Despite the widely hailed plummeting price and time to get a whole-human-genome sequence, it still takes a battery of software applications and a dream team of specialists to analyze, interpret, and apply DNA data in a medically useful way.
Elaine Mardis, Director of Technology Development at the Genome Institute at Washington University, once observed in an essay titled “The $1,000 genome, the $100,000 analysis?” that determining the genetic basis of a disease via whole-genome sequencing requires the expertise of:
“…molecular and computational biologists, geneticists, pathologists and physicians with exquisite knowledge of the disease and of treatment modalities, research nurses, genetic counselors, and IT and systems support specialists, among others. … In other words, even if the cost and speed of generating sequencing data continue their precipitous decreases, the cost of ‘team’ analysis seems unlikely to immediately follow suit.”
A new piece of hardware described in the New York Times this weekend is positioned to substitute for at least a few players on the team. The knoSYSTM100 is a “genome interpretation supercomputer” with enormous storage capacity for running pre-installed DNA analysis software against terabytes of the user’s DNA data. It’s being sold to genomic researchers by the Cambridge, Mass., company Knome for $125,000. Knome’s website proclaims: “sequencing is hard, but interpretation is harder.”
According to the Times:
“The machine tackles a tedious, intensive task, searching for points of difference between a person’s genome and the standard, or “reference,” genome. … The machine’s algorithms examine these differences based on the investigator’s search criteria, looking for medically relevant ones. …Programs might also compare children’s genomes to those of their parents, searching for a genetic cause of rare or inherited diseases.”

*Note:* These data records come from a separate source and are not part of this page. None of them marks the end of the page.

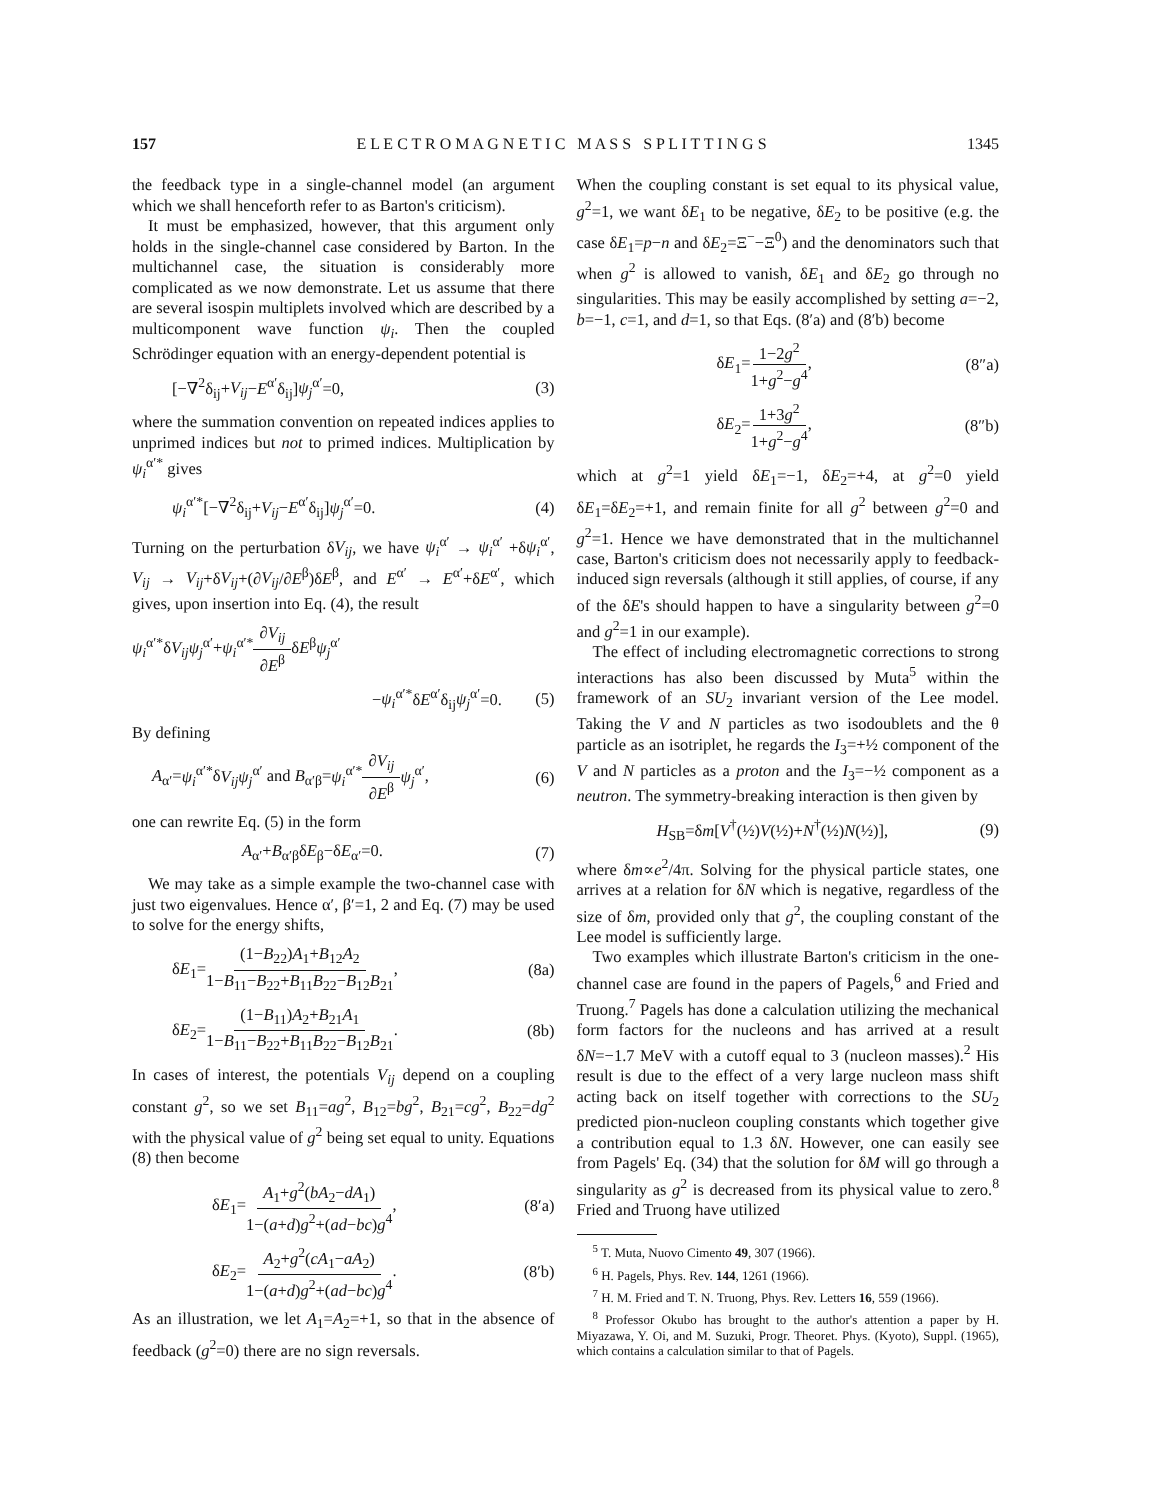157 E L E C T R O M A G N E T I C M A S S S P L I T T I N G S 1345
the feedback type in a single-channel model (an argument which we shall henceforth refer to as Barton's criticism).
It must be emphasized, however, that this argument only holds in the single-channel case considered by Barton. In the multichannel case, the situation is considerably more complicated as we now demonstrate. Let us assume that there are several isospin multiplets involved which are described by a multicomponent wave function ψ<sub>i</sub>. Then the coupled Schrödinger equation with an energy-dependent potential is
[−∇<sup>2</sup>δ<sub>ij</sub>+V<sub>ij</sub>−E<sup>α′</sup>δ<sub>ij</sub>]ψ<sub>j</sub><sup>α′</sup>=0, (3)
where the summation convention on repeated indices applies to unprimed indices but not to primed indices. Multiplication by ψ<sub>i</sub><sup>α′*</sup> gives
ψ<sub>i</sub><sup>α′*</sup>[−∇<sup>2</sup>δ<sub>ij</sub>+V<sub>ij</sub>−E<sup>α′</sup>δ<sub>ij</sub>]ψ<sub>j</sub><sup>α′</sup>=0. (4)
Turning on the perturbation δV<sub>ij</sub>, we have ψ<sub>i</sub><sup>α′</sup> → ψ<sub>i</sub><sup>α′</sup> +δψ<sub>i</sub><sup>α′</sup>, V<sub>ij</sub> → V<sub>ij</sub>+δV<sub>ij</sub>+(∂V<sub>ij</sub>/∂E<sup>β</sup>)δE<sup>β</sup>, and E<sup>α′</sup> → E<sup>α′</sup>+δE<sup>α′</sup>, which gives, upon insertion into Eq. (4), the result
ψ<sub>i</sub><sup>α′*</sup>δV<sub>ij</sub>ψ<sub>j</sub><sup>α′</sup>+ψ<sub>i</sub><sup>α′*</sup>∂V<sub>ij</sub> ∂E<sup>β</sup>δE<sup>β</sup>ψ<sub>j</sub><sup>α′</sup>
−ψ<sub>i</sub><sup>α′*</sup>δE<sup>α′</sup>δ<sub>ij</sub>ψ<sub>j</sub><sup>α′</sup>=0. (5)
By defining
A<sub>α′</sub>=ψ<sub>i</sub><sup>α′*</sup>δV<sub>ij</sub>ψ<sub>j</sub><sup>α′</sup> and B<sub>α′β</sub>=ψ<sub>i</sub><sup>α′*</sup>∂V<sub>ij</sub> ∂E<sup>β</sup> ψ<sub>j</sub><sup>α′</sup>, (6)
one can rewrite Eq. (5) in the form
A<sub>α′</sub>+B<sub>α′β</sub>δE<sub>β</sub>−δE<sub>α′</sub>=0. (7)
We may take as a simple example the two-channel case with just two eigenvalues. Hence α′, β′=1, 2 and Eq. (7) may be used to solve for the energy shifts,
δE<sub>1</sub>=(1−B<sub>22</sub>)A<sub>1</sub>+B<sub>12</sub>A<sub>2</sub> 1−B<sub>11</sub>−B<sub>22</sub>+B<sub>11</sub>B<sub>22</sub>−B<sub>12</sub>B<sub>21</sub>, (8a)
δE<sub>2</sub>=(1−B<sub>11</sub>)A<sub>2</sub>+B<sub>21</sub>A<sub>1</sub> 1−B<sub>11</sub>−B<sub>22</sub>+B<sub>11</sub>B<sub>22</sub>−B<sub>12</sub>B<sub>21</sub>. (8b)
In cases of interest, the potentials V<sub>ij</sub> depend on a coupling constant g<sup>2</sup>, so we set B<sub>11</sub>=ag<sup>2</sup>, B<sub>12</sub>=bg<sup>2</sup>, B<sub>21</sub>=cg<sup>2</sup>, B<sub>22</sub>=dg<sup>2</sup> with the physical value of g<sup>2</sup> being set equal to unity. Equations (8) then become
δE<sub>1</sub>=A<sub>1</sub>+g<sup>2</sup>(bA<sub>2</sub>−dA<sub>1</sub>) 1−(a+d)g<sup>2</sup>+(ad−bc)g<sup>4</sup>, (8′a)
δE<sub>2</sub>=A<sub>2</sub>+g<sup>2</sup>(cA<sub>1</sub>−aA<sub>2</sub>) 1−(a+d)g<sup>2</sup>+(ad−bc)g<sup>4</sup>. (8′b)
As an illustration, we let A<sub>1</sub>=A<sub>2</sub>=+1, so that in the absence of feedback (g<sup>2</sup>=0) there are no sign reversals.
When the coupling constant is set equal to its physical value, g<sup>2</sup>=1, we want δE<sub>1</sub> to be negative, δE<sub>2</sub> to be positive (e.g. the case δE<sub>1</sub>=p−n and δE<sub>2</sub>=Ξ<sup>−</sup>−Ξ<sup>0</sup>) and the denominators such that when g<sup>2</sup> is allowed to vanish, δE<sub>1</sub> and δE<sub>2</sub> go through no singularities. This may be easily accomplished by setting a=−2, b=−1, c=1, and d=1, so that Eqs. (8′a) and (8′b) become
δE<sub>1</sub>=1−2g<sup>2</sup> 1+g<sup>2</sup>−g<sup>4</sup>, (8″a)
δE<sub>2</sub>=1+3g<sup>2</sup> 1+g<sup>2</sup>−g<sup>4</sup>, (8″b)
which at g<sup>2</sup>=1 yield δE<sub>1</sub>=−1, δE<sub>2</sub>=+4, at g<sup>2</sup>=0 yield δE<sub>1</sub>=δE<sub>2</sub>=+1, and remain finite for all g<sup>2</sup> between g<sup>2</sup>=0 and g<sup>2</sup>=1. Hence we have demonstrated that in the multichannel case, Barton's criticism does not necessarily apply to feedback-induced sign reversals (although it still applies, of course, if any of the δE's should happen to have a singularity between g<sup>2</sup>=0 and g<sup>2</sup>=1 in our example).
The effect of including electromagnetic corrections to strong interactions has also been discussed by Muta<sup>5</sup> within the framework of an SU<sub>2</sub> invariant version of the Lee model. Taking the V and N particles as two isodoublets and the θ particle as an isotriplet, he regards the I<sub>3</sub>=+½ component of the V and N particles as a proton and the I<sub>3</sub>=−½ component as a neutron. The symmetry-breaking interaction is then given by
H<sub>SB</sub>=δm[V<sup>†</sup>(½)V(½)+N<sup>†</sup>(½)N(½)], (9)
where δm∝e<sup>2</sup>/4π. Solving for the physical particle states, one arrives at a relation for δN which is negative, regardless of the size of δm, provided only that g<sup>2</sup>, the coupling constant of the Lee model is sufficiently large.
Two examples which illustrate Barton's criticism in the one-channel case are found in the papers of Pagels,<sup>6</sup> and Fried and Truong.<sup>7</sup> Pagels has done a calculation utilizing the mechanical form factors for the nucleons and has arrived at a result δN=−1.7 MeV with a cutoff equal to 3 (nucleon masses).<sup>2</sup> His result is due to the effect of a very large nucleon mass shift acting back on itself together with corrections to the SU<sub>2</sub> predicted pion-nucleon coupling constants which together give a contribution equal to 1.3 δN. However, one can easily see from Pagels' Eq. (34) that the solution for δM will go through a singularity as g<sup>2</sup> is decreased from its physical value to zero.<sup>8</sup> Fried and Truong have utilized
<sup>5</sup> T. Muta, Nuovo Cimento 49, 307 (1966).
<sup>6</sup> H. Pagels, Phys. Rev. 144, 1261 (1966).
<sup>7</sup> H. M. Fried and T. N. Truong, Phys. Rev. Letters 16, 559 (1966).
<sup>8</sup> Professor Okubo has brought to the author's attention a paper by H. Miyazawa, Y. Oi, and M. Suzuki, Progr. Theoret. Phys. (Kyoto), Suppl. (1965), which contains a calculation similar to that of Pagels.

To be sure, commercializing access to integrated DNA analysis software is not new. Techonomy reported several months ago about DNAnexus, a company that offers software and massive storage for genomic data on the cloud. And other companies provide similar services online.
But the Times points to a reason the Knome black box might be more attractive to some users: “Because people can be identified by genetic data posted online, the privacy offered by the [Knome] appliance, and its ability to discretely analyze data directly in a lab or office, may be an advantage.” Indeed, Yaniv Erlich, a Whitehead Institute fellow whose recent research into the vulnerability of DNA donor privacy grabbed headlines last month, sits on the Knome advisory board.
Nicolas Robine, bioinformatics scientist at the New York Genome Center questions the premise that many people will be uncomfortable putting DNA on the cloud. “I do think that the case for the security of genomic data in the cloud still has to be proven, but I think it will be proven,” Robine says. But, he adds, “the Knome proposal might push people to think carefully about these two options: a very expensive supercomputer / black box, with one type of analysis being run routinely; or a more flexible model relying on the cloud for heavy computation.”
Robine acknowledges he’s working in an organization created to engage an army of bioinformatics scientists and analysts. He says, “It could be that a smaller, more specialized clinical or medical center will be interested in buying a sequencer and a Knome machine to do their genomic analyses, and completely rely on Knome analyses without the need of in-house, custom-made bioinformatics.”